Oh! Well that is the kind of question where the nice expected answer would be “to sail around the world” but I don’t have that kind of an answer. My dream is much more of a boring one – I’d love to live with a calm heart, happily with one person until the end of my days. Such a dream. Someone once said ”phäh! What kind of a dream is that supposed to be?!”, but another said “Wow, you have an amazing dream! That is definitely a real dream, because it’s really difficult to achieve it!”
If you could leave all your duties aside, what would be the first thing you would do?
Well, we never exactly know what we would do when that kind of a time would come (maybe we would search for a new job?), but then I think I would love to volunteer at Arvo Pärt’s Centre more in depth (right now I volunteer there very episodically) and be useful while spending my time there. In addition, I would attend more concerts and read more books and most likely travel more. But only in Europe, because this is where I have always felt very good while travelling. I feel a bit weird about thinking of traveling on your free time from your own budget to places, where we don’t feel comfortable or good. Some call it non-adventurous. Interesting, is it good or bad? Well, I don’t care…
What have been the greatest learning points and lessons during your career?
Do less, but do it as best as you can. For instance, some positions in universities have publication obligations. I have always liked to publicize less, but things that l would not feel embarrassed about. At the very beginning of my career I published one article about which I felt very embarrassed afterwards, but fortunately that article doesn’t exist anymore. Related to teaching, it is always important to keep in mind that giving in (to students) can come with bad consequences. I’d really-really want to comply and say “ok-ok, you can submit your work a week later!”, but then you have to toughen up and say “No!”.
If a student would like to try out working in your area of specialty, what would be your suggestion on where and how to start?
For starters, I think it would be wise to talk with one of the lecturers, and agree on if the student could have a chance to conduct a few lectures and if she or he likes it (and the students listening also like it), then they could conduct a whole course.

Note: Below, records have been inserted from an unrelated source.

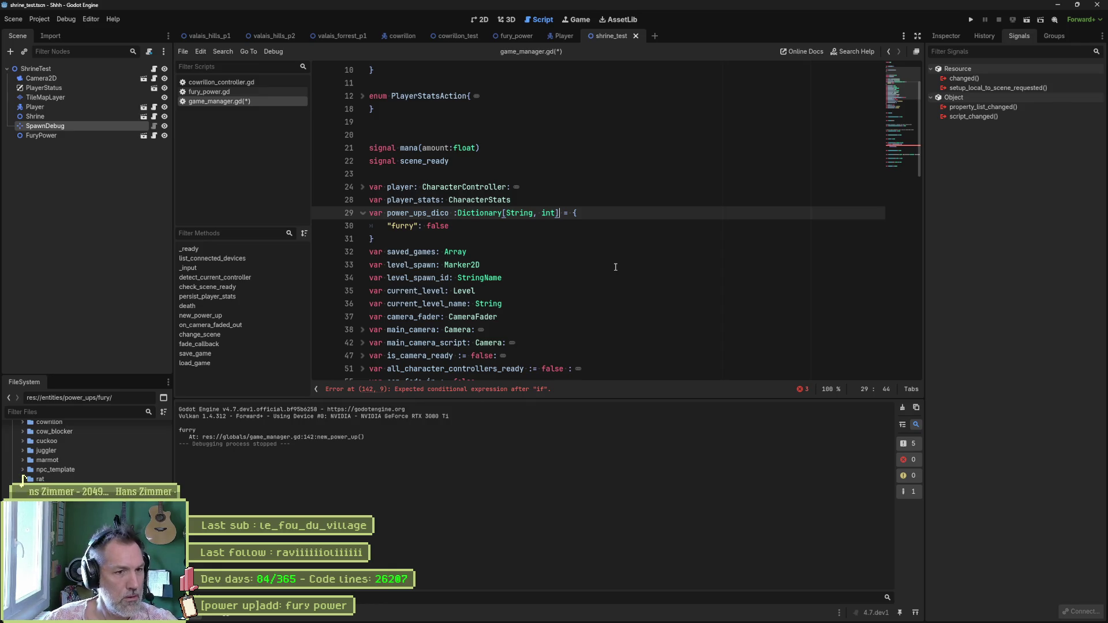
double_click(550, 213)
text(bool)
click(479, 231)
key(ctrl+s)
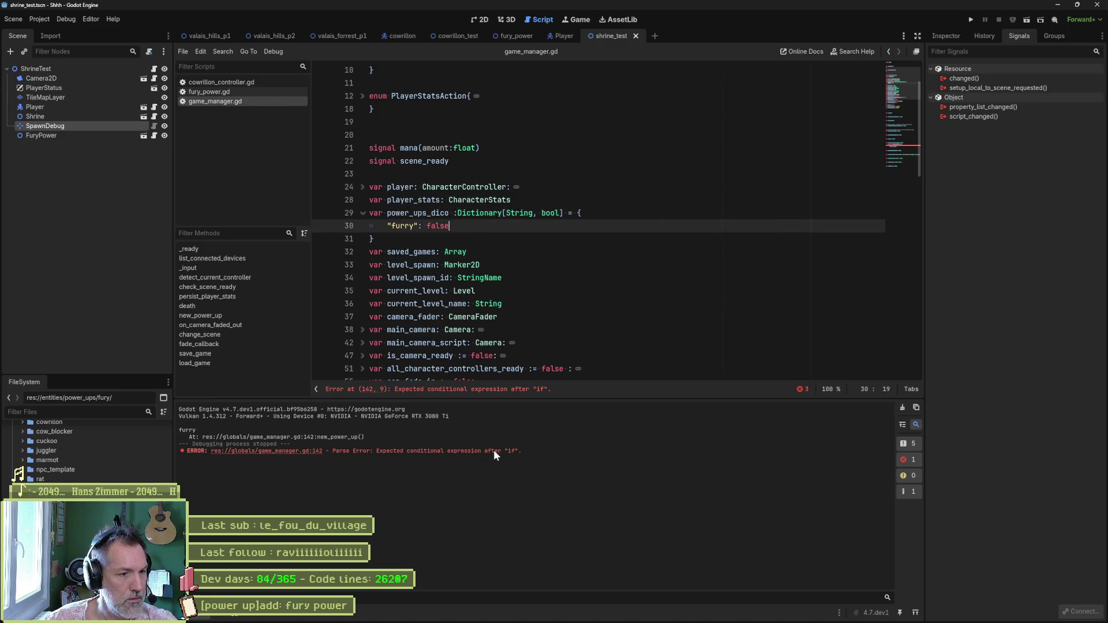
- Make new_power_up check key == "furry", set power_ups_dico[key] = true, and print_debug(key) on its own line
click(484, 390)
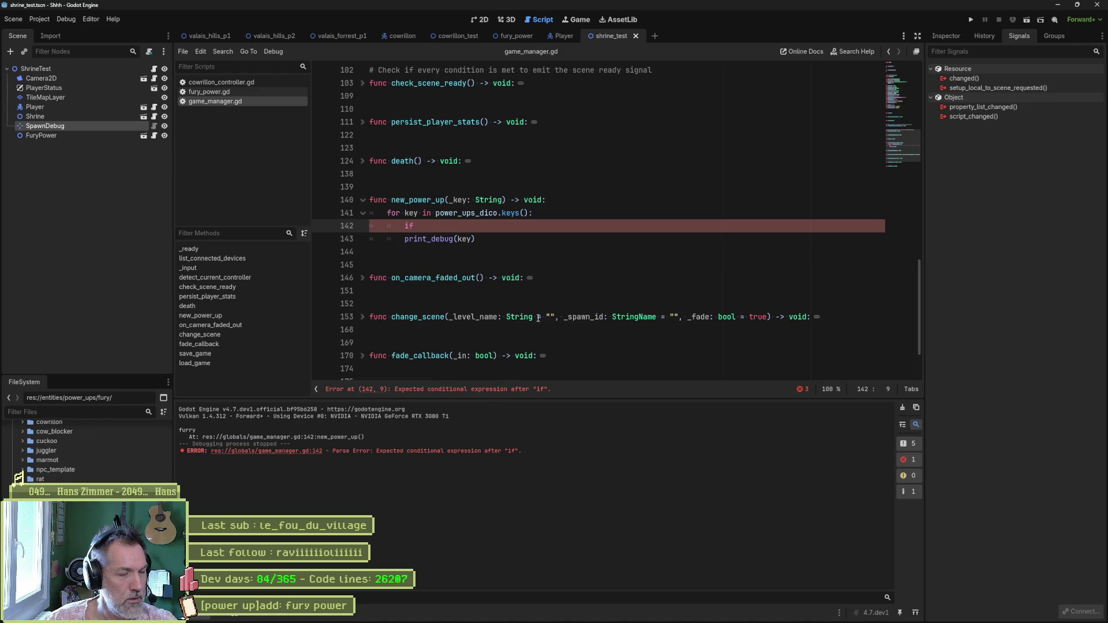
drag(498, 213, 529, 213)
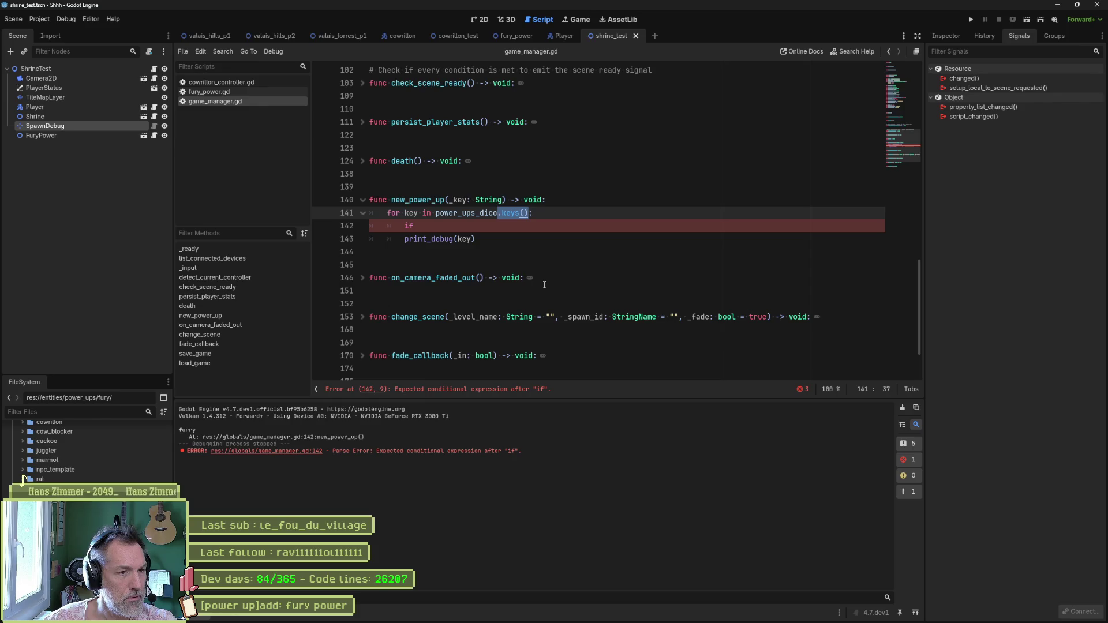
click(488, 229)
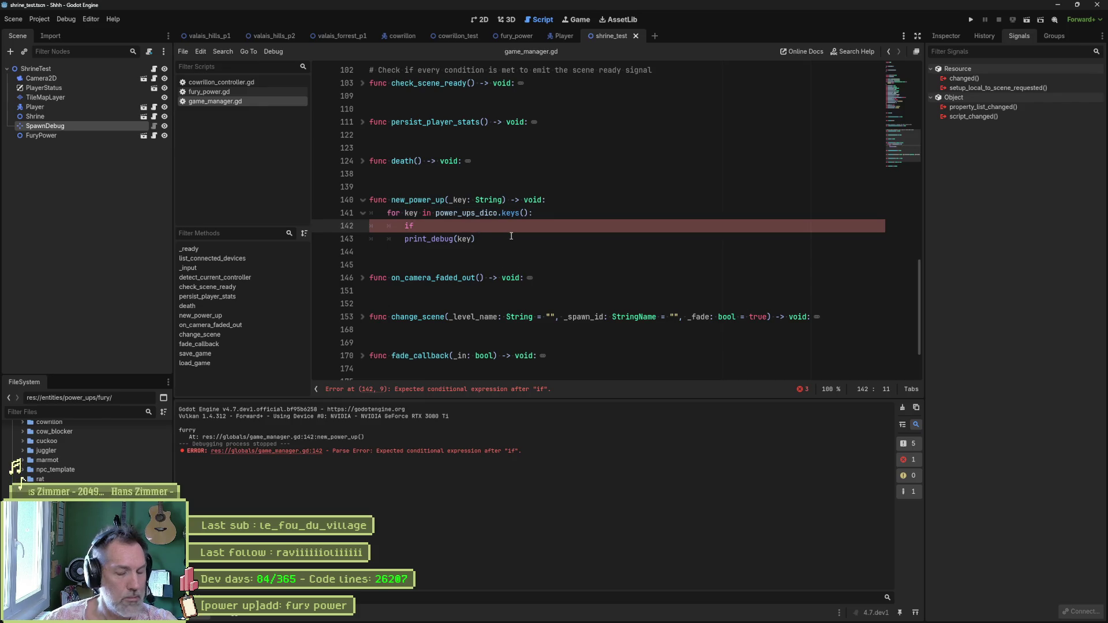
text(key == )
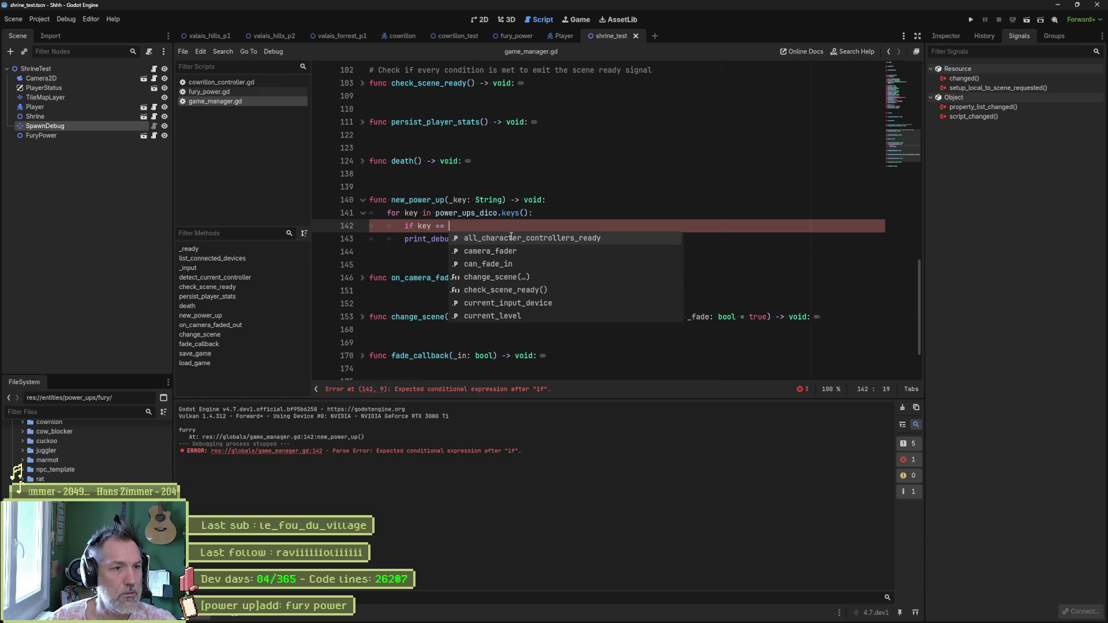
text("furry)
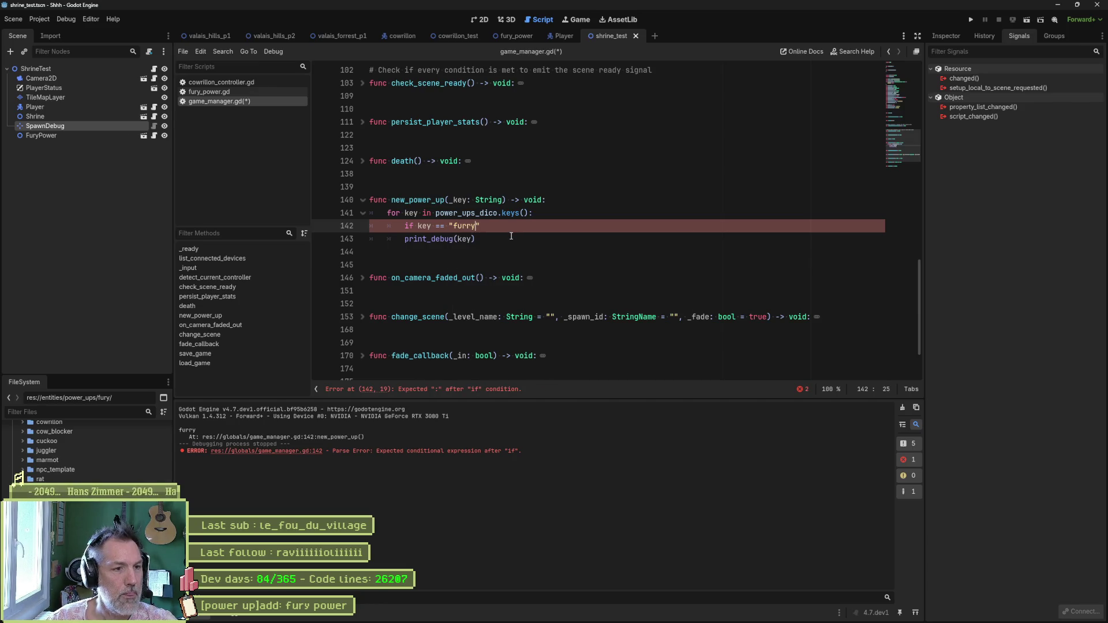
key(Down)
key(Tab)
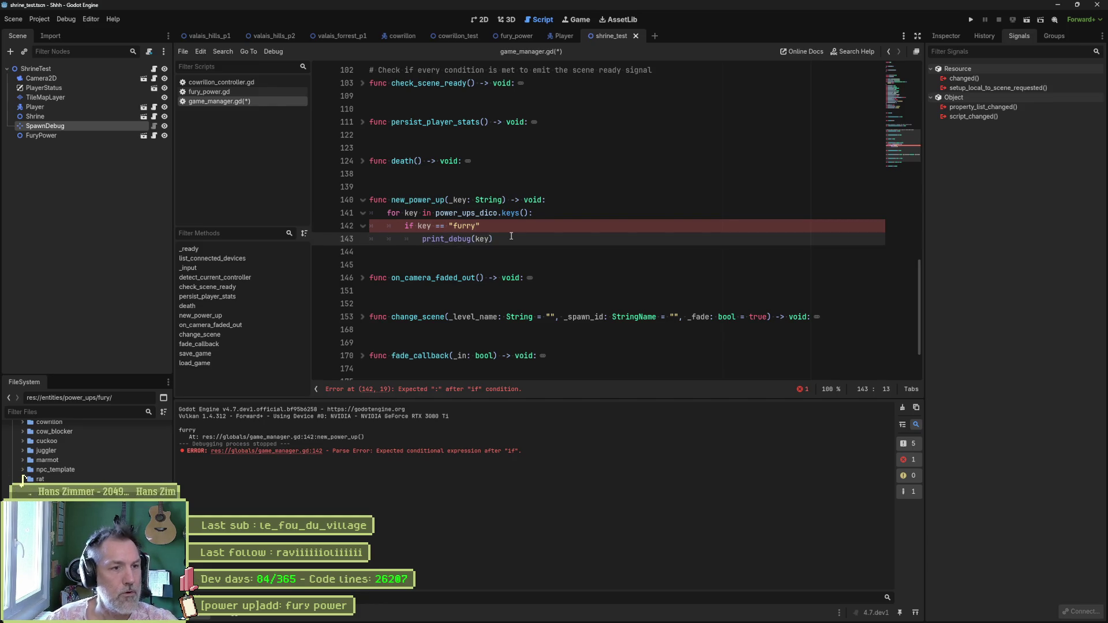
text(power_ups_dico)
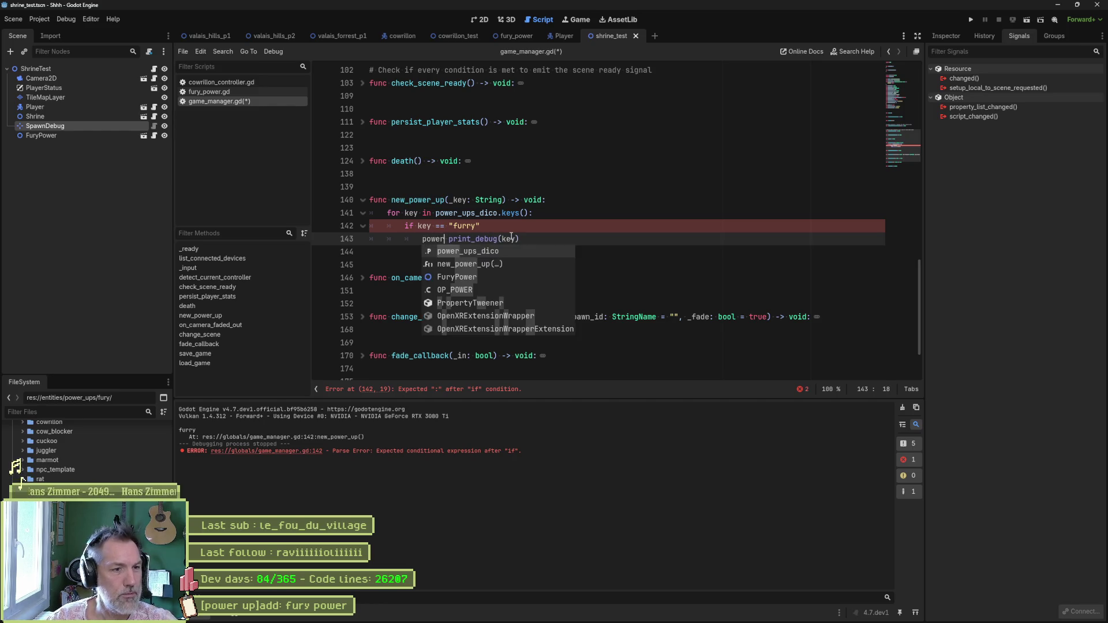
key(BackSpace)
text([] )
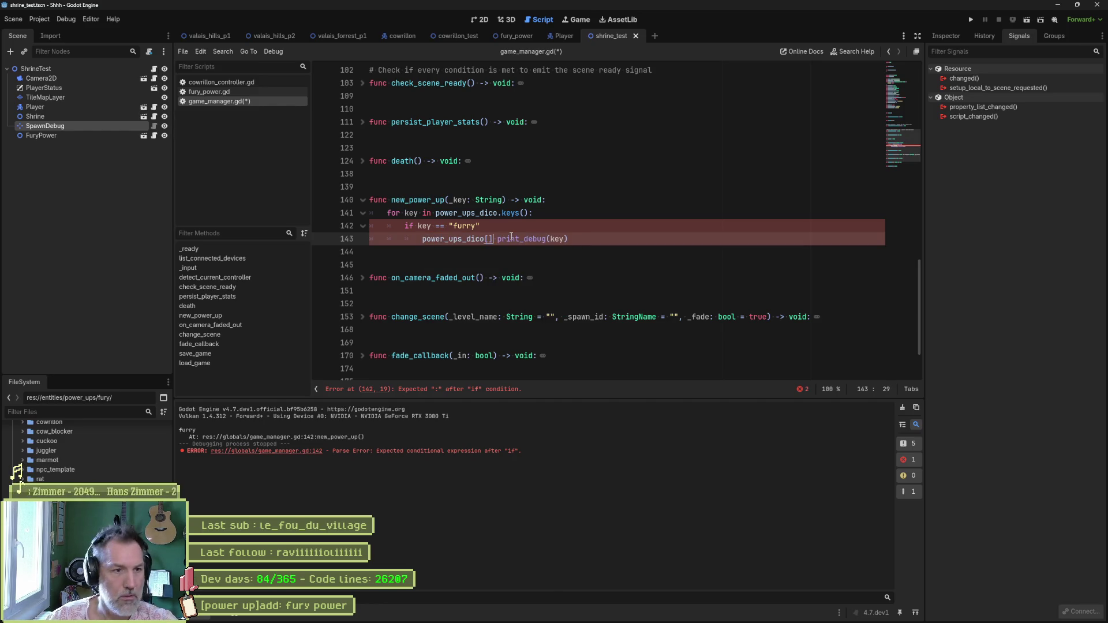
text(key)
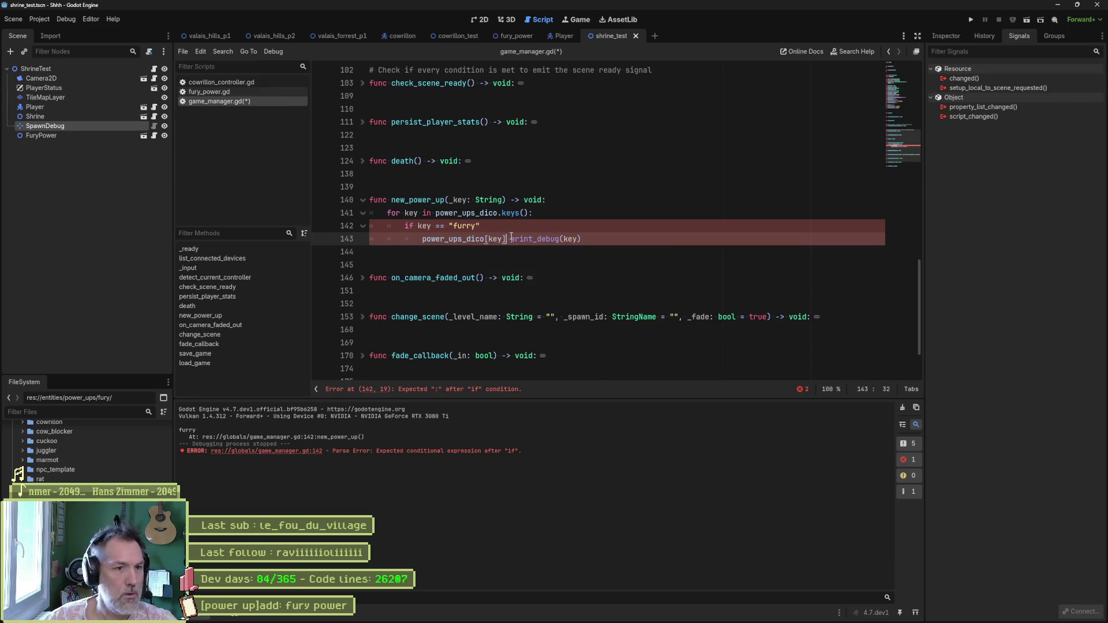
text(= true)
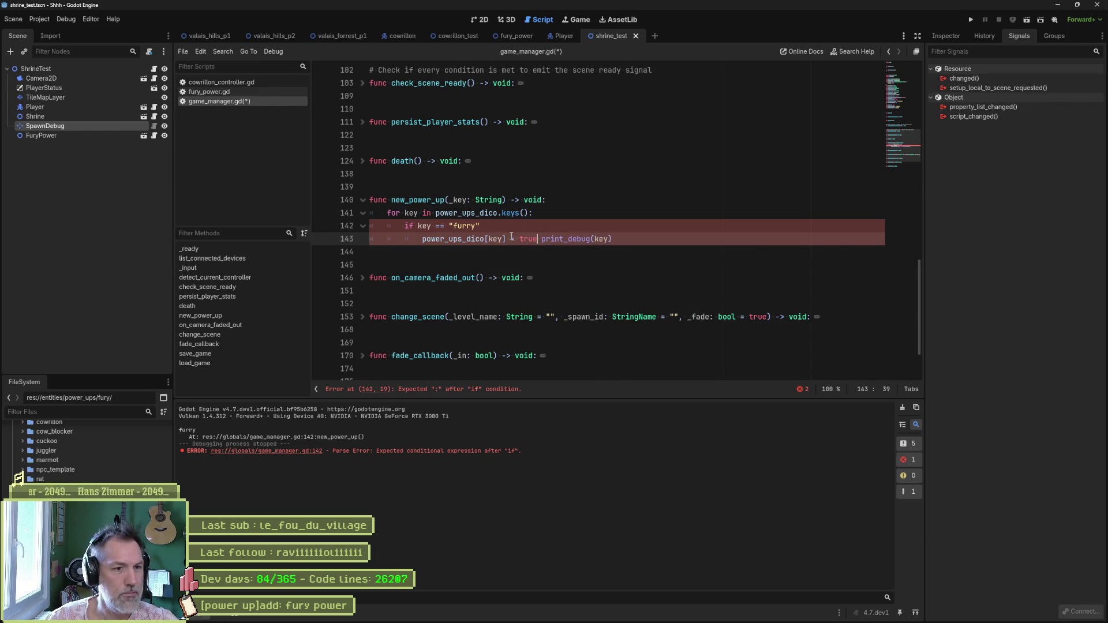
key(Return)
key(Delete)
key(ctrl+s)
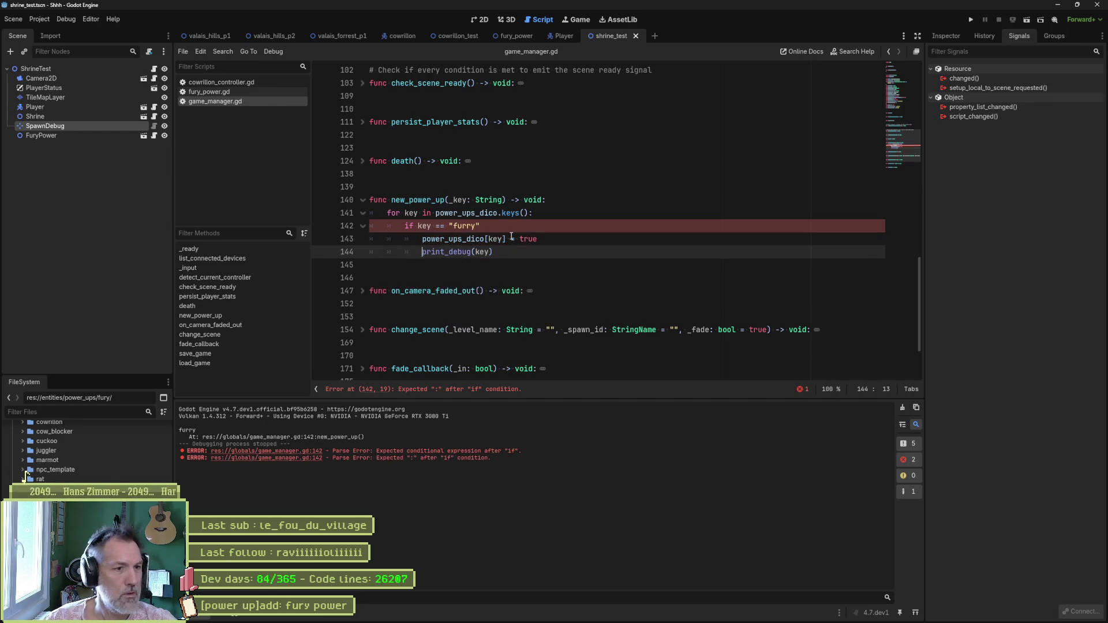
- Add the missing colon to the if condition on line 142, save, and run the project
click(592, 229)
text(:)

And if she or he still actually likes doing it then the aftermath is easy, bachelor’s, master’s, doctor’s degree, a loads of pedagogics, your own research, then teach and publish and teach and publish and then once more teach and publish and there you go! Easy-peasy!
How would you describe yourself as a person and as a lecturer?
I believe that I’m a cheerful colleague and lecturer. During lectures I’m also highly active and interactive. Often, I compose my lectures in a specific style: “I ask, students answer” and that’s how they learn (hopefully). I extremely love it when people doubt something that has been written or said (even when I say it) and students start to discuss the things from a new perspective. During my lectures, I always demand of my students to “analyze, analyze, don’t describe, because we can all see the description! Don’t just say that the doors of EBS main entrance are made of oak, we can all see that. Better- talk about what it could mean and refer to!”. At first students really don’t understand, but after a few weeks everyone feels more comfortable when analyzing.
You used to be a student at EBS, what did you enjoy the most about studying at EBS?
Oh, the first thing that comes to my mind is, that it was EXTREMELY difficult. I mean, it was a lot of fun too, many interesting course mates, etc., but you had to study and do something ALL THE TIME. For example, we had to write one essay every week to Hardo Pajula. Do you know how tough it is to write him a (good) essay? And during those times when I was a Master’s student, the studies took place on Fridays and Saturdays and as a result, I didn’t see my family for one and a half years… It was very intense.